Task brief
Please transcribe, word for word, the line containing "I was taking" and every line after it through the end of the records below, and nothing else.

Entries taken from a collection
···

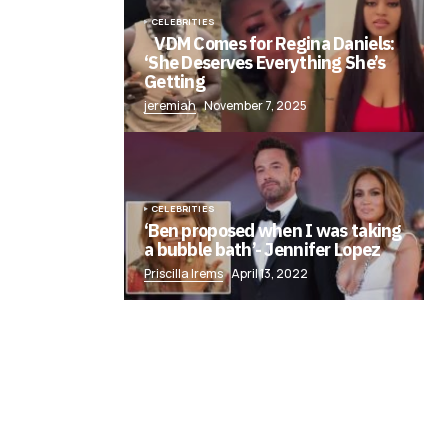
CELEBRITIES
VDM Comes for Regina Daniels:
‘She Deserves Everything She’s
Getting
jeremiah
November 7, 2025
CELEBRITIES
‘Ben proposed when I was taking
a bubble bath’- Jennifer Lopez
Priscilla Irems
April 13, 2022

···

Answer to the problem
‘Ben proposed when I was taking
a bubble bath’- Jennifer Lopez
Priscilla Irems
April 13, 2022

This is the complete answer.